Steigende Konzentration der Exportmärkte birgt Risiken

Die Herfindahl-Hirschman-Indizes (Konzen­tration) zeigen:

Kennzahl 2015 2025 Veränderung
HHI Importe (Wert) 1.325 1.365 +3,0 %
HHI Exporte (Wert) 1.262 1.189 −5,8 %
HHI Importe (Volumen) 1.553 1.611 +3,7 %
HHI Exporte (Volumen) 1.271 1.058 −16,7 %

Obwohl die Exportmärkte sich leicht diversifizierten, nahm die Konzentration der Importquellen — insbesondere nach Volumen — zu. Der HHI von 1.611 bei den Importen (Volumen) deutet auf eine mittlere Konzentration hin, wobei die Abhängigkeit von wenigen Großlieferanten (Südkorea, China, Türkei) strategische Risiken birgt.

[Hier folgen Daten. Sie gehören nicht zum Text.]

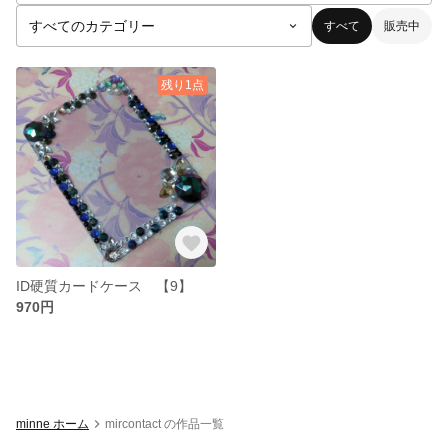
すべて
販売中
残り1点
ID硬質カードケース 【9】
970円
minne ホーム
mircontact の作品一覧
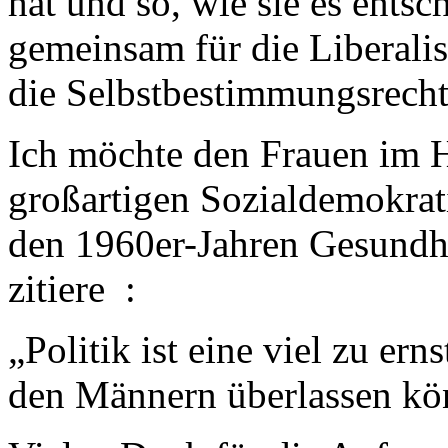
hat und so, wie sie es entsc
gemeinsam für die Liberali
die Selbstbestimmungsrech
Ich möchte den Frauen im H
großartigen Sozialdemokrati
den 1960er-Jahren Gesundhe
zitiere :
„Politik ist eine viel zu ern
den Männern überlassen kö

In einem geopolitisch zunehmend fragmentierten Umfeld könnte diese Konzentration die EU verwundbar machen.


Fazit

Die Marktentwicklung synthetischer Stapelfasern (CN 5503) in der EU zwischen 2015 und 2025 lässt sich als eine dreifache Transformation beschreiben: Erstens vollzog sich eine fundamentale strukturelle Wende — die EU wandelte sich von einem nahezu selbstversorgenden Produzenten zu einem stark importabhängigen Markt mit einem Handelsbilanzdefizit von über 600 Mio. EUR und einer Netto-Importabhängigkeit von 42 %. Zweitens verschob sich die geografische Handelsstruktur: China und die Türkei stiegen zu den dominierenden Importquellen auf, während traditionelle Exportmärkte wie der Iran und das Vereinigtes Königreich an Bedeutung verloren — gleichzeitig verlagerte sich die Exportstärke innerhalb der EU von Deutschland nach Belgien. Drittens machen zunehmende Preischocks (insbesondere 2021–2022) und die hohe Volatilität einzelner Handelspartner die EU-Lieferketten für geopolitische Störungen anfällig. Die gleichzeitig wachsende inländische Produktion konzentriert sich zunehmend auf hochwertige Spezialfasern (v. a. Aramide), während der Bedarf an Standardpolyesterfasern verstärkt über Importe gedeckt wird. Diese Entwicklungen unterstreichen die strategische Bedeutung einer diversifizierten Lieferantenstruktur und einer gezielten Industriepolitik für den europäischen Fasersektor.

Erstellt am 2026-08-07. Die Zahlen geben die Eurostat-Daten zum Zeitpunkt der Erstellung wieder und enthalten keine späteren Revisionen.

Automatisch erstellt: Dieser Bericht soll die menschliche Analyse beschleunigen, aber nicht ersetzen.